**Wat u gaat doen**
[A] Voor welke muziek spreekt de geïnterviewde in het bronfragment een voorkeur uit?
[B] Schrijf alle vragen over die de interviewer in het bronfragment stelt.
[C] Geef uit het bronfragment letterlijk de tekst vanaf "Wat is uw muzikale" tot en met "straks moeten invoeren?".

**Bronfragment**
===============
Ziet u de immigratie uit Islamitische landen als een verrijking van of bedreiging voor de Nederlandse cultuur?
“We moeten ons hoofd niet in het zand steken, de komst en aanwezigheid van grote aantallen allochtonen stellen onze samenleving voor grote spanningen en vraagstukken. We moeten gastvrij zijn ten opzichte van hen die omwille van lijf en goed de wijk moesten nemen. Anders ligt het met het zogeheten economische vluchtmotief. Wat is verrijking? Wij vinden het pas echt verrijkend als meer mensen willen leven naar de zegenrijke waarden en normen van de Bijbel en de openbare ruimte die we met elkaar delen daarvan de gedaante is. En wat is bedreigend? We willen een vreedzame samenleving en die wordt het best gegarandeerd binnen een context die de Bijbelse waarden en normen gehoorzaamt. De andere kant van deze medaille is dat moet worden geweerd wat daarmee in strijd is of komt.”

Wat is uw muzikale voorkeur en houdt deze verband met uw politieke positie?
“Helaas ben ik muzikaal niet zo ontwikkeld. Mijn ouders hebben er indertijd voldoende achteraan gezeten, maar ik stelde (dom genoeg) andere prioriteiten. Als ik dan toch een voorkeur uitspreek is dat voor de klassieke muziek. Volgens mij heeft dat weinig tot niets met mijn politieke positie van doen.”

Wat vindt u van het Bachelor/Master systeem dat de universiteiten straks moeten invoeren?
“Namens mijn fractie was ik voor dit wetsvoorstel, dat inmiddels door de Tweede Kamer met onze steun is aanvaard, woordvoerder. Uiteindelijk hebben we voor gestemd, omdat er op het punt van het behoud van het binaire stelsel (hbo-wo) concrete toezeggingen zijn gedaan en ter zake van de collegegelden voor de ‘masters’ veranderingen zijn aangebracht die voor ons nodig waren. Elke bachelor-opleiding heeft straks een vervolg in de master-opleiding en zo hoort het. In het kader van de internationalisering van het Hoger onderwijs en de daarover gemaakte afspraken op Europees niveau levert dit wetsvoorstel de nodige impuls tot vernieuwing en kwalitatief internationaal vergelijk.”
===============
**Aangeleverd materiaal**
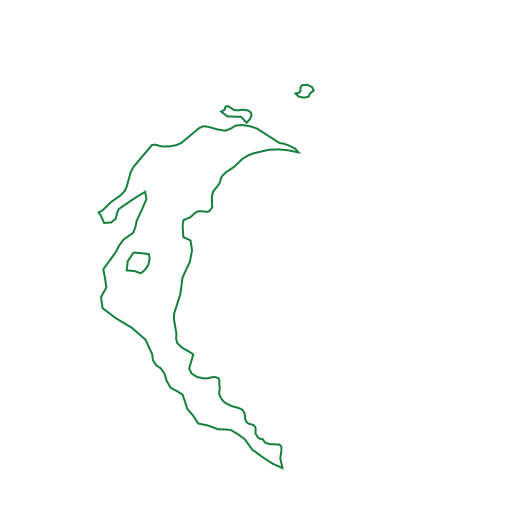 Bakı, Mercator projection, rotated 308°
{"feature_id": "AZE-1689", "entity_name": "Bakı", "entity_type": "Municipality", "adm_level": 1, "iso_a3": "AZE", "parent_name": "Azerbaijan", "parent_adm1": "", "projection": "mercator", "projection_center": [49.815, 40.127], "detail": "fine", "context": "isolated", "style": "outline", "palette": "green", "viewbox_px": 512, "rotation_deg": 308, "n_neighbors": 0, "source": "natural_earth", "source_scale": "10m", "svg_char_len": 2537}
<svg xmlns="http://www.w3.org/2000/svg" viewBox="0 0 512 512"><g transform="rotate(308 256 256)"><path d="M193.4,105.1L196.9,106.9L209.5,108.6L220.3,111.9L226.2,112.5L230.8,111.5L244.8,105.7L250.8,104.6L279.4,105.7L281.5,107.8L282.6,110.1L283.5,112.5L284.6,114.7L289.1,120.3L293.8,124.6L298.9,127.5L321.7,132.4L326.1,134.8L328.8,139.8L331.9,147.4L335.7,154.5L340.7,157.6L346.1,159.6L350.8,164.6L354.5,171.3L357.0,178.1L359.5,205.3L361.3,208.0L363.4,214.2L364.7,221.0L363.8,225.6L359.0,216.1L353.8,208.0L347.6,200.7L335.1,190.6L329.8,187.6L324.2,185.5L312.9,183.9L303.5,180.8L298.4,180.1L295.6,180.5L292.2,182.0L289.9,182.6L280.2,182.6L275.8,184.5L267.3,191.6L262.3,191.6L260.5,190.0L257.2,184.8L255.2,182.6L252.6,181.5L246.1,180.4L239.6,176.8L234.6,179.6L226.2,187.1L227.9,194.9L220.9,202.2L210.6,207.5L193.9,211.3L179.3,219.9L160.1,227.0L155.6,230.3L145.9,241.0L141.6,244.0L138.8,247.6L138.3,254.7L139.6,263.7L139.8,267.2L126.3,272.5L123.7,277.6L124.4,284.2L127.8,290.8L130.0,293.3L133.6,296.1L135.6,298.6L136.6,301.9L135.2,304.0L132.7,305.7L128.3,309.8L126.3,310.7L124.4,312.1L122.6,315.5L121.5,319.4L121.3,322.3L122.6,328.9L125.5,335.9L126.4,339.7L125.2,343.5L123.0,346.0L121.1,347.6L119.7,349.4L119.2,352.6L119.7,354.4L120.5,356.1L121.2,358.1L120.9,360.4L119.9,361.8L115.8,364.9L114.2,369.5L114.3,371.5L115.8,373.8L114.6,378.1L116.1,382.6L121.8,390.5L121.5,393.3L118.0,396.0L111.5,399.7L105.2,407.4L102.7,397.5L101.6,386.5L101.1,372.4L104.7,359.8L104.4,351.3L103.3,343.1L99.9,337.9L96.2,333.0L92.9,322.6L88.4,313.6L91.5,304.7L93.3,295.8L97.6,289.6L101.6,283.3L100.8,276.6L99.6,269.8L102.6,262.5L107.0,256.3L108.8,250.1L108.5,244.6L110.4,239.0L114.6,234.8L122.0,220.5L123.0,202.1L120.7,183.9L120.4,167.2L128.3,159.1L139.0,157.5L145.1,151.2L151.6,143.8L172.2,143.2L179.6,141.8L187.3,141.5L193.1,143.2L198.6,145.0L204.6,143.1L210.6,140.2L222.1,137.6L233.5,134.6L238.3,129.2L229.5,125.7L218.8,122.2L208.3,118.9L203.6,120.4L199.1,122.5L193.3,121.3L188.5,115.9L190.6,112.2L192.6,108.3L193.4,105.1ZM165.0,163.0L165.7,164.0L169.4,169.6L171.4,175.8L177.0,177.1L183.0,176.5L188.5,173.8L191.5,170.5L188.8,165.7L183.4,157.5L173.0,158.1L165.0,163.0ZM364.0,166.0L360.2,166.9L355.2,166.6L356.5,158.6L348.3,147.4L348.4,139.6L351.5,141.2L355.2,140.0L357.0,142.0L357.5,148.9L360.0,152.5L363.1,155.4L365.7,159.9L365.9,163.8L364.0,166.0ZM421.9,199.6L417.2,198.4L414.0,199.4L410.3,196.3L407.9,191.4L408.4,187.1L411.7,189.7L414.1,188.9L416.3,187.2L418.9,187.1L422.5,191.0L423.6,196.2L421.9,199.6Z" fill="none" stroke="#15803d" stroke-width="2"/></g></svg>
===============
**Oplossingen op volgorde**
[A] Voor klassieke muziek.

[B]
- Ziet u de immigratie uit Islamitische landen als een verrijking van of bedreiging voor de Nederlandse cultuur?
- Wat is uw muzikale voorkeur en houdt deze verband met uw politieke positie?
- Wat vindt u van het Bachelor/Master systeem dat de universiteiten straks moeten invoeren?

[C]
Wat is uw muzikale voorkeur en houdt deze verband met uw politieke positie?
“Helaas ben ik muzikaal niet zo ontwikkeld. Mijn ouders hebben er indertijd voldoende achteraan gezeten, maar ik stelde (dom genoeg) andere prioriteiten. Als ik dan toch een voorkeur uitspreek is dat voor de klassieke muziek. Volgens mij heeft dat weinig tot niets met mijn politieke positie van doen.”

Wat vindt u van het Bachelor/Master systeem dat de universiteiten straks moeten invoeren?